Abstract

The 2018 Kilauea eruption and East Rift Zone dike intrusion have been accompanied by more than 60 earthquakes with magnitude 4.7 – 5.3 near the summit. Corresponding long-period moment tensor solutions (constrained to have no isotropic component) have nearly vertical P-axes with moderate to large non-double-couple components (~20%-80%). The predominantly normal faulting is consistent with summit deflation as magma drains to the rift zone. Ground velocities recorded by local broadband seismic stations (<5 km) along the edge of the crater show distinct behavior between mid-May events and subsequent events. From May 16 to 26, twelve M5 events with large eruptive plumes below the SE edge of Halema'uma'u crater generated very long-period (VLP) seismic pulses with durations of about 20-40 s at all azimuths, suggesting distinct static outward displacements. This group can be represented by either isotropic or CLVD source. Almost all VLP pulses ended with sharp arrivals that are likely from small collapses. Similar VLP signals had been observed during the 2000 Miyake-jima eruption (Kikuchi et al., 2001; Kumagai et al., 2001).

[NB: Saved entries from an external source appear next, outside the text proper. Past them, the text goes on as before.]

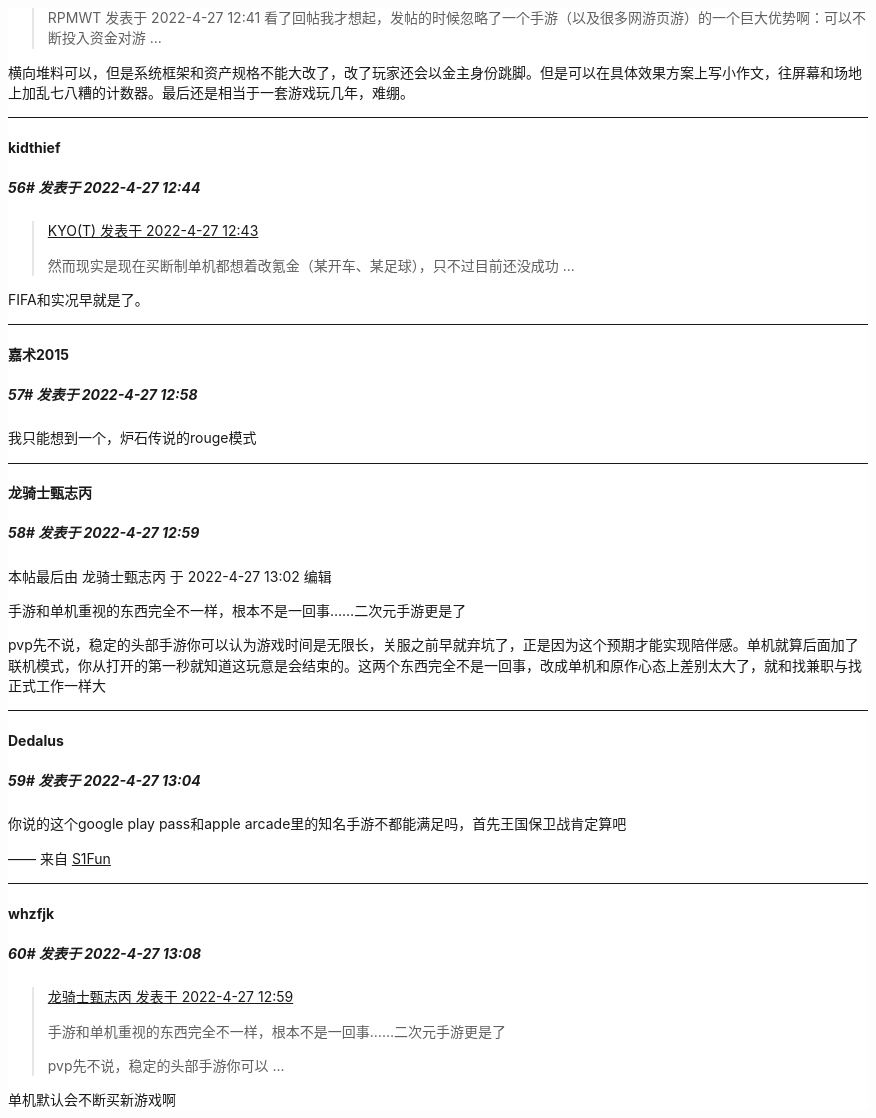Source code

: <blockquote>RPMWT 发表于 2022-4-27 12:41
看了回帖我才想起，发帖的时候忽略了一个手游（以及很多网游页游）的一个巨大优势啊：可以不断投入资金对游 ...</blockquote>
横向堆料可以，但是系统框架和资产规格不能大改了，改了玩家还会以金主身份跳脚。但是可以在具体效果方案上写小作文，往屏幕和场地上加乱七八糟的计数器。最后还是相当于一套游戏玩几年，难绷。

*****

####  kidthief  
##### 56#       发表于 2022-4-27 12:44

<blockquote><a href="httphttps://bbs.saraba1st.com/2b/forum.php?mod=redirect&amp;goto=findpost&amp;pid=55603978&amp;ptid=2066587" target="_blank">KYO(T) 发表于 2022-4-27 12:43</a>

然而现实是现在买断制单机都想着改氪金（某开车、某足球），只不过目前还没成功 ...</blockquote>
FIFA和实况早就是了。

*****

####  嘉术2015  
##### 57#       发表于 2022-4-27 12:58

我只能想到一个，炉石传说的rouge模式

*****

####  龙骑士甄志丙  
##### 58#       发表于 2022-4-27 12:59

 本帖最后由 龙骑士甄志丙 于 2022-4-27 13:02 编辑 

手游和单机重视的东西完全不一样，根本不是一回事……二次元手游更是了

pvp先不说，稳定的头部手游你可以认为游戏时间是无限长，关服之前早就弃坑了，正是因为这个预期才能实现陪伴感。单机就算后面加了联机模式，你从打开的第一秒就知道这玩意是会结束的。这两个东西完全不是一回事，改成单机和原作心态上差别太大了，就和找兼职与找正式工作一样大

*****

####  Dedalus  
##### 59#       发表于 2022-4-27 13:04

你说的这个google play pass和apple arcade里的知名手游不都能满足吗，首先王国保卫战肯定算吧

—— 来自 [S1Fun](https://s1fun.koalcat.com)

*****

####  whzfjk  
##### 60#       发表于 2022-4-27 13:08

<blockquote><a href="httphttps://bbs.saraba1st.com/2b/forum.php?mod=redirect&amp;goto=findpost&amp;pid=55604201&amp;ptid=2066587" target="_blank">龙骑士甄志丙 发表于 2022-4-27 12:59</a>

手游和单机重视的东西完全不一样，根本不是一回事……二次元手游更是了

pvp先不说，稳定的头部手游你可以 ...</blockquote>
单机默认会不断买新游戏啊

After May 28, M5 events were located below both north and south edges of the crater and generated broadband ground motions at the same stations; with large amplitude fracture-generated high-frequency signals (often clipped). Seismicity at the summit was low during the VLP events but increased to have 20-40 events per hour before later M5 events followed by several hours of reduced activity. After May 28, seismicity has been quasi-periodic, with intervals from ~2 to ~1 day. Comparison with solid earth tides and volume strain variations suggests that they are not direct driving factors, because the time interval between collapse events varied significantly. We consider a model with two stages, stage 1 (from May 16 to 26) with inflation transients that causes VLP events with large ash/gas explosion, and stage 2 (after May 28) dominated by collapse with extensive shallow fracturing and weaker gas explosions. The rapid expansion of the VLP events may be due to water flashing to steam, or partial collapse into the magma causing abrupt inflation. We investigate these VLP events comprehensively with local broadband seismic data, infrasound signals, GPS and tilt signals in this study, along with comparisons with published studies for the 2018 Kilauea sequences.